# CV boot clamp tightness



## sasq40 (Feb 16, 2013)

So just wondering everyone opinion on boot clamp tightness. Im told different things, some say it can move a bit other say water will get in if you can rotate at all. Im tried with both style clamps and i have the tools and i cant seem to get it so the boot wont rotate. It doesnt rotate easy, i have to hold the cup and really try to get it to move. Will i be ok with that little amount of movement ?

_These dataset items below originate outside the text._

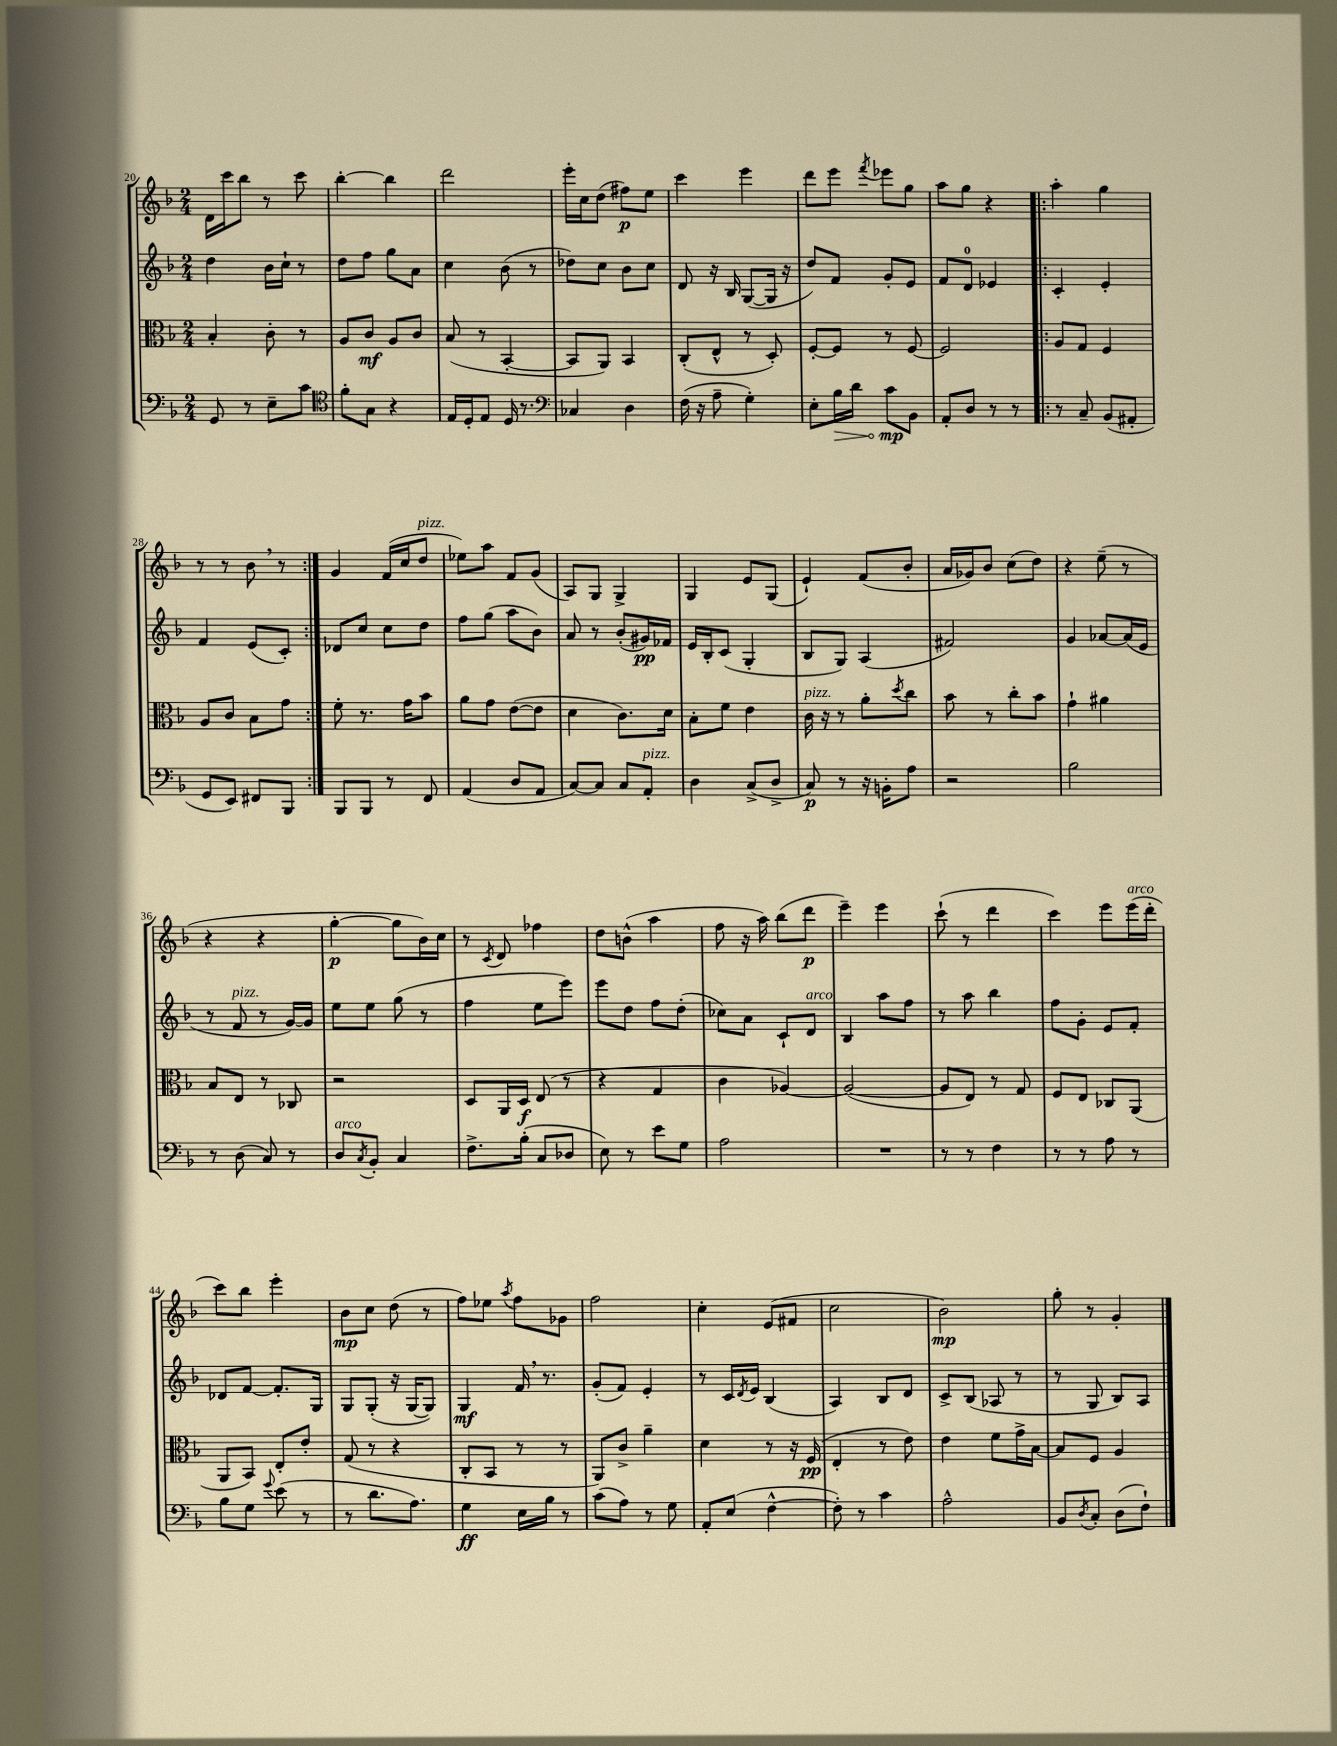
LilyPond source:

<<
\new StaffGroup <<
\new Staff = "s0" {
    \clef treble \key f \major \numericTimeSignature \time 2/4
    d'16 c'''16 bes''8 r8 c'''8 |
    bes''4~-. bes''4 |
    d'''2 |
    e'''16-. c''16 d''8( fis''8\p) e''8 |
    c'''4 e'''4 |
    d'''8 e'''8 \acciaccatura { f'''8 } ees'''8 g''8 |
    a''8 g''8 r4 |
    \repeat volta 2 { a''4-. g''4 |
    r8 r8 bes'8 \breathe r8 | }
    g'4 f'16( c''16 d''8^\markup { \italic "pizz." } |
    ees''8) a''8 f'8 g'8( |
    a8) g8 g4-> |
    g4 e'8 g8( |
    e'4-!) f'8( bes'8-. |
    a'16 ges'16) bes'8 c''8( d''8) |
    r4 e''8--( r8 |
    r4 r4 |
    g''4~-.\p g''8 bes'16) c''16 |
    r8 \acciaccatura { c'8 } d'8 fes''4 |
    d''8 b'8-^( a''4 |
    f''8 r16 a''16) bes''8( d'''8\p |
    e'''4--) e'''4 |
    c'''8-!( r8 d'''4 |
    c'''4) e'''8 e'''16^\markup { \italic "arco" }( d'''16-. |
    c'''8) bes''8 e'''4-. |
    bes'8\mp c''8 d''8( r8 |
    f''8) ees''8 \acciaccatura { a''8 } f''8 ges'8 |
    f''2 |
    c''4-. e'8( fis'8 |
    c''2 |
    bes'2\mp) |
    g''8-. r8 g'4-. \bar "|." |
}
\new Staff = "s1" {
    \clef treble \key f \major \numericTimeSignature \time 2/4
    d''4 bes'16 c''16-! r8 |
    d''8 f''8 g''8 a'8 |
    c''4 bes'8( r8 |
    des''8) c''8 bes'8 c''8 |
    d'8 r16 bes16 g8~( g16 r16 |
    d''8) f'8 g'8-. e'8 |
    f'8 d'8-0 ees'4 |
    \repeat volta 2 { c'4-. e'4-. |
    f'4 e'8( c'8-.) | }
    des'8 c''8 c''8 d''8 |
    f''8 g''8( a''8 bes'8) |
    a'8 r8 bes'8-.( gis'16\pp) fes'16 |
    e'16 bes16-. c'8( g4-. |
    bes8 g8) a4( |
    fis'2) |
    g'4 aes'8~ aes'16( e'16 |
    r8 f'8^\markup { \italic "pizz." } r8 g'16~) g'16 |
    e''8 e''8 g''8( r8 |
    f''4 e''8 e'''8) |
    e'''8 d''8 f''8 d''8-.( |
    ces''8) a'8 c'8-! d'8^\markup { \italic "arco" } |
    bes4 a''8 f''8 |
    r8 a''8 bes''4 |
    f''8 g'8-. e'8 f'8-. |
    des'8 f'8~ f'8.-. g16 |
    g8 g8-.( r16 g16~ g8) |
    g4\mf f'16 \breathe r8. |
    g'8-.( f'8) e'4-. |
    r8 c'16 \acciaccatura { d'8 } e'16 bes4( |
    a4) bes8 d'8 |
    c'8-> bes8( aes8 r8 |
    r8 g8 bes8) a8 \bar "|." |
}
\new Staff = "s2" {
    \clef alto \key f \major \numericTimeSignature \time 2/4
    bes4-. c'8-. r8 |
    a8 c'8\mf a8 c'8 |
    bes8( r8 bes,4~-. |
    bes,8 a,8) bes,4 |
    c8-.( e8-^ r8 d8-.) |
    f8~-. f8 r8 f8~ |
    f2 |
    \repeat volta 2 { a8 g8 f4 |
    a8 c'8 bes8 g'8 | }
    f'8-. r8. g'16 bes'8 |
    a'8 g'8 e'8~( e'8 |
    d'4 c'8.) d'16 |
    bes8-. f'8 e'4 |
    c'16^\markup { \italic "pizz." } r16 r8 a'8-. \acciaccatura { d''8 } c''8 |
    bes'8 r8 c''8-. bes'8 |
    g'4-! ais'4 |
    bes8 e8 r8 ces8 |
    r2 |
    d8 a,16 d16\f e8( r8 |
    r4 g4 |
    c'4 aes4~) |
    aes2~( |
    aes8 e8) r8 g8 |
    f8 e8 ces8 a,8( |
    a,8 bes,8) e8-. e'8-. |
    g8( r8 r4 |
    c8-. bes,8 r8 r8 |
    a,8) c'8-> a'4-- |
    d'4 r8 r16 f16\pp( |
    e4-. r8 e'8) |
    e'4 f'8 g'16-> bes16~ |
    bes8 f8 a4 \bar "|." |
}
\new Staff = "s3" {
    \clef bass \key f \major \numericTimeSignature \time 2/4
    g,8 r8 e8-- c'8 |
    \clef tenor f'8-. g8 r4 |
    e16 d16-. e8 d16 r8. |
    \clef bass ces4 d4 |
    f16( r16 a8-- g4-.) |
    e8-. \once \override Hairpin.circled-tip = ##t bes16\> d'16 c'8\mp\! bes,8 |
    a,8-. d8 r8 r8 |
    \repeat volta 2 { r8 c8-- bes,8( ais,8-. |
    g,8 e,8) fis,8 bes,,8 | }
    bes,,8 bes,,8 r8 f,8 |
    a,4( d8 a,8 |
    c8~) c8 c8 a,8-.^\markup { \italic "pizz." } |
    d4 c8->( d8-> |
    c8\p) r8 r16 b,16-. a8 |
    r2 |
    bes2 |
    r8 d8( c8) r8 |
    d8^\markup { \italic "arco" } \acciaccatura { c8 } bes,8-. c4 |
    f8.-> bes16-.( c8 des8 |
    e8) r8 e'8 g8 |
    a2 |
    R2 |
    r8 r8 f4 |
    r8 r8 a8 r8 |
    bes8 g8 \appoggiatura { g'8 } e'8( r8 |
    r8 d'8. a8.) |
    g4\ff e16 bes16 r8 |
    c'8( a8) r8 g8 |
    a,8-. e8( f4~-^ |
    f8-.) r8 c'4 |
    a2-^ |
    bes,8 \acciaccatura { d8 } c8-. d8( f8-!) \bar "|." |
}
>>
>>
\layout { \context { \Score currentBarNumber = #20 } }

Sent from my GT-P7510 using Tapatalk 2


----------



## Polaris425 (Dec 16, 2004)

It's probably ok. Just get it as tight as you can w/o pinching it


----------



## Waddaman (Oct 3, 2010)

You should have both the sealing surface of the boot and the sealing surface of the CV dry when you put it on, that way it makes a good seal.


----------



## wolf_36 (Jul 7, 2010)

I don't use the clamps I use the large zip ties , have never had a problem with the boots rotating or leaking


----------



## Stogi (Feb 24, 2010)

It doesn't have to be super tight but the surfaces need to be clean as possible. Heck, I've had one of mine installed with a zip tie for a band for about 6 years now. It hasn't moved or came loose yet. Lol

BFWDP


----------



## sasq40 (Feb 16, 2013)

K hopefully it's good then. I've cleaned both surfaces as good as I could. Guess I'll see once I get it back together how it holds


----------



## sloboy (Oct 11, 2010)

It hard to get the boot on and keep grease from touching it. I stand the axle up and pile the grease on in a pyramid shape. Then slide boot over.


----------